Personal information
- Born: 15 May 1916
- Died: December 1968 (aged 52) Zurich, Switzerland

Sport
- Sport: Freestyle wrestling, bobseigh

Medal record
Representing Switzerland
Men's freestyle wrestling
Olympic Games
| Silver medal – second place | 1948 London | 87 kg |
European Championships
| Silver medal – second place | 1946 Istanbul | 87 kg |
Bobsleigh
World Championships
| Gold medal – first place | 1953 Garmisch-Partenkirchen | Two-man |

= Fritz Stöckli =

Swiss bobsledder and freestyle wrestler (1916–1968)

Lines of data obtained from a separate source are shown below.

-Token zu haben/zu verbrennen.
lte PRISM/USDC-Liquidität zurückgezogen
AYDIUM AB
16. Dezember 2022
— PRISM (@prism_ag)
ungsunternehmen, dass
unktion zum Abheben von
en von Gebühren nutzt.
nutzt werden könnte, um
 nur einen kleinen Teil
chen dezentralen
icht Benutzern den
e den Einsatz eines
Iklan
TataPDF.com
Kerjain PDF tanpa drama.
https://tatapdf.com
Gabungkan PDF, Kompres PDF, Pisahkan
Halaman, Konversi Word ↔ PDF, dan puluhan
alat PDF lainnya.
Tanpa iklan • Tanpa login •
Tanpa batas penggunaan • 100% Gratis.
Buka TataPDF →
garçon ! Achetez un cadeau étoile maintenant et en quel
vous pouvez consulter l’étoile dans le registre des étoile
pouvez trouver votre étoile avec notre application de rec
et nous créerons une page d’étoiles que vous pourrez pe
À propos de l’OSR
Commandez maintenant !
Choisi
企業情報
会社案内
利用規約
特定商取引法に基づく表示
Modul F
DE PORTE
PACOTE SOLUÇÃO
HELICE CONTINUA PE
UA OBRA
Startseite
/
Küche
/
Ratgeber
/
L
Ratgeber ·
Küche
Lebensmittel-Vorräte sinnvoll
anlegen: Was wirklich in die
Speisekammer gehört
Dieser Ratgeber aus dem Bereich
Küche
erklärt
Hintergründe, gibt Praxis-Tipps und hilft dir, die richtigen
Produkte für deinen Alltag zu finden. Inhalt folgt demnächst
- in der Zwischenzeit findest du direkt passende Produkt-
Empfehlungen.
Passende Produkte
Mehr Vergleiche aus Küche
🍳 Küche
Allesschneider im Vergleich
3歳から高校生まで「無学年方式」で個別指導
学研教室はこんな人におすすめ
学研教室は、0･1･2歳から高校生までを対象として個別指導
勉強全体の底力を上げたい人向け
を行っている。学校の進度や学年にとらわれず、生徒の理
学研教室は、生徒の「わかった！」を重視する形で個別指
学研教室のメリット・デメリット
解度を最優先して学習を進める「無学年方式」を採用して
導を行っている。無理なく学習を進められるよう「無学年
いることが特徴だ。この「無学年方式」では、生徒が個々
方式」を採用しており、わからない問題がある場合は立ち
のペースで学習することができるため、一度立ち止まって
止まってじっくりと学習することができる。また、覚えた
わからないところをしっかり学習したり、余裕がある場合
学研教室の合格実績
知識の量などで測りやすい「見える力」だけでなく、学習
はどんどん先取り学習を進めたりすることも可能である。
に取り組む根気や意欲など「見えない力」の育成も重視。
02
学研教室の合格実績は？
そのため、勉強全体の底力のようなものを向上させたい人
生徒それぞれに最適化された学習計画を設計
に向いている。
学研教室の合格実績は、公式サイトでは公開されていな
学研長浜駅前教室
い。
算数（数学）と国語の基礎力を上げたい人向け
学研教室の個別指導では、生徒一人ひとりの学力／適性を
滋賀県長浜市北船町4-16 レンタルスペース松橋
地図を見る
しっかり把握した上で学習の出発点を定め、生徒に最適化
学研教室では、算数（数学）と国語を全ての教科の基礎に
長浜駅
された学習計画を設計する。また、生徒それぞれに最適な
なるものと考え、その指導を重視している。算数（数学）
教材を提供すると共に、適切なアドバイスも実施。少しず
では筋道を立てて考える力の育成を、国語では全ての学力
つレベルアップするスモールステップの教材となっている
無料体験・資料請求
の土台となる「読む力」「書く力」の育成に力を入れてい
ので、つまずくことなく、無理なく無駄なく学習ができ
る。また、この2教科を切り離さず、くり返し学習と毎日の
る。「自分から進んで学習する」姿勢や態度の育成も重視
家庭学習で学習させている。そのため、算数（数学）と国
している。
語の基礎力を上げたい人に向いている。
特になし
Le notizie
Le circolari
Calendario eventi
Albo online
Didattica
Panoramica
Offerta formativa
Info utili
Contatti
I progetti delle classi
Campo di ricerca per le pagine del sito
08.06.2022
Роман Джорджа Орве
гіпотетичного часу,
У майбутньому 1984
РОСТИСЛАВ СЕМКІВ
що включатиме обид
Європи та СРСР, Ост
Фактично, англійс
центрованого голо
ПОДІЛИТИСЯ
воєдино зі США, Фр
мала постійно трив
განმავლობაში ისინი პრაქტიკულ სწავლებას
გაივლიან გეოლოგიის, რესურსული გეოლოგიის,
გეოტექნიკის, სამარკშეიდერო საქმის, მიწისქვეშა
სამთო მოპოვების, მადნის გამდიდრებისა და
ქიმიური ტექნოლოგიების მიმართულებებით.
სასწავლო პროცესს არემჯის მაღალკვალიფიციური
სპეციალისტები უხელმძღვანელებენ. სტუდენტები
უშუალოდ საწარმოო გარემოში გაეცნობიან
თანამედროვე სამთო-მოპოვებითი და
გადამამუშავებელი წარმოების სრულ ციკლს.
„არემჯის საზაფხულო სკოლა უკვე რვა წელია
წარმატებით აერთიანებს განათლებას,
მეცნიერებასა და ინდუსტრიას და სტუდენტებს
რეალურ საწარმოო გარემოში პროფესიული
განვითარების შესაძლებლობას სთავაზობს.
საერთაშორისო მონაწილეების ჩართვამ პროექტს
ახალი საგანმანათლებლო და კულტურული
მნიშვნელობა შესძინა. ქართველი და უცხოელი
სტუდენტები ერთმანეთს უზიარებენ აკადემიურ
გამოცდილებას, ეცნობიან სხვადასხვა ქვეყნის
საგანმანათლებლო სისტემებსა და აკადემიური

Fritz Karl Stöckli (15 May 1916 – December 1968) was a Swiss bobsledder and freestyle wrestler. As a wrestler he won silver medal in the light-heavyweight division at the 1946 European Championships and 1948 Summer Olympics; in 1946 he lost in the final to Bengt Fahlkvist, but avenged the loss in 1948.

As a bobsledder Stöckli finished fourth in the four-man event at the 1952 Winter Olympics. Next year he won a gold medal in the two-man event at the 1953 FIBT World Championships in Garmisch-Partenkirchen. A week later in the four-man event, Stöckli would escape with minor injuries by landing on top of an American jeep after being thrown from the sled that took the life of his fellow Swiss Felix Endrich. Stöckli retired soon after that accident. He died in Zurich in December 1968, at the age of 52.